▶ Supplied data
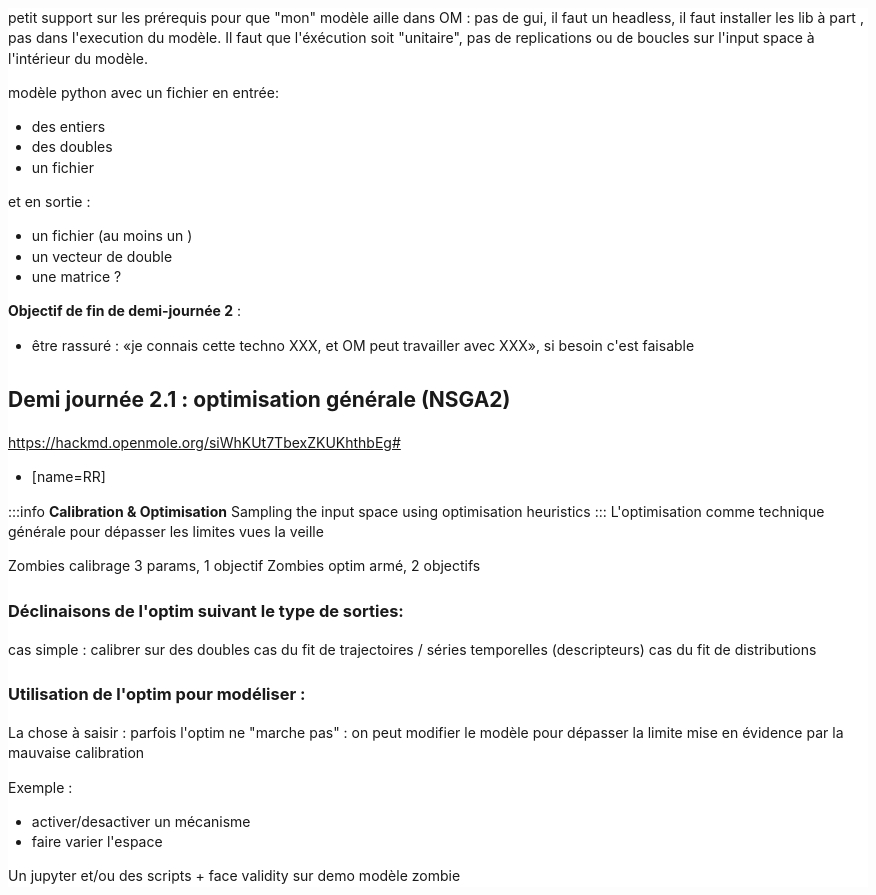 petit support sur les prérequis pour que "mon" modèle aille dans OM : 
pas de gui, il faut un headless, il faut installer les lib à part , pas dans l'execution du modèle.
Il faut que l'éxécution soit "unitaire", pas de replications ou de boucles sur l'input space à l'intérieur du modèle.

modèle python avec un fichier en entrée: 

- des entiers 
- des doubles
- un fichier 

et en sortie : 

- un fichier (au moins un ) 
- un vecteur de double 
- une matrice ? 



**Objectif de fin de demi-journée 2** : 
- être rassuré : «je connais cette techno XXX, et OM peut travailler avec XXX», si besoin c'est faisable


## Demi journée 2.1 : optimisation générale (NSGA2)

https://hackmd.openmole.org/siWhKUt7TbexZKUKhthbEg#

- [name=RR]

:::info
**Calibration & Optimisation**
Sampling the input space using optimisation heuristics
:::
L'optimisation comme technique générale pour dépasser les limites vues la veille

Zombies calibrage 3 params, 1 objectif
Zombies optim armé, 2 objectifs

### Déclinaisons de l'optim suivant le type de sorties: 

cas simple : calibrer sur des doubles 
cas du fit de trajectoires / séries temporelles (descripteurs)
cas du fit de distributions 

###  Utilisation de l'optim pour modéliser : 
 
La chose à saisir : parfois l'optim ne "marche pas" : on peut modifier le modèle pour dépasser la limite mise en évidence par la mauvaise calibration  
 
 Exemple : 
  - activer/desactiver un mécanisme 
  - faire varier l'espace 


Un jupyter et/ou des scripts + face validity sur demo modèle zombie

▶ Exercise brief
Turn the records, from the start through the line containing "Utilisation de l'optim" (inclusive), into a numbered list with blank lines dropped and the pictures left out.

▶ Response area
1.  petit support sur les prérequis pour que "mon" modèle aille dans OM : 
2. pas de gui, il faut un headless, il faut installer les lib à part , pas dans l'execution du modèle.
3. Il faut que l'éxécution soit "unitaire", pas de replications ou de boucles sur l'input space à l'intérieur du modèle.
4. modèle python avec un fichier en entrée: 
5. - des entiers 
6. - des doubles
7. - un fichier 
8. et en sortie : 
9. - un fichier (au moins un ) 
10. - un vecteur de double 
11. - une matrice ? 
12. **Objectif de fin de demi-journée 2** : 
13. - être rassuré : «je connais cette techno XXX, et OM peut travailler avec XXX», si besoin c'est faisable
14. ## Demi journée 2.1 : optimisation générale (NSGA2)
15. https://hackmd.openmole.org/siWhKUt7TbexZKUKhthbEg#
16. - [name=RR]
17. :::info
18. **Calibration & Optimisation**
19. Sampling the input space using optimisation heuristics
20. :::
21. L'optimisation comme technique générale pour dépasser les limites vues la veille
22. Zombies calibrage 3 params, 1 objectif
23. Zombies optim armé, 2 objectifs
24. ### Déclinaisons de l'optim suivant le type de sorties: 
25. cas simple : calibrer sur des doubles 
26. cas du fit de trajectoires / séries temporelles (descripteurs)
27. cas du fit de distributions 
28. ###  Utilisation de l'optim pour modéliser : 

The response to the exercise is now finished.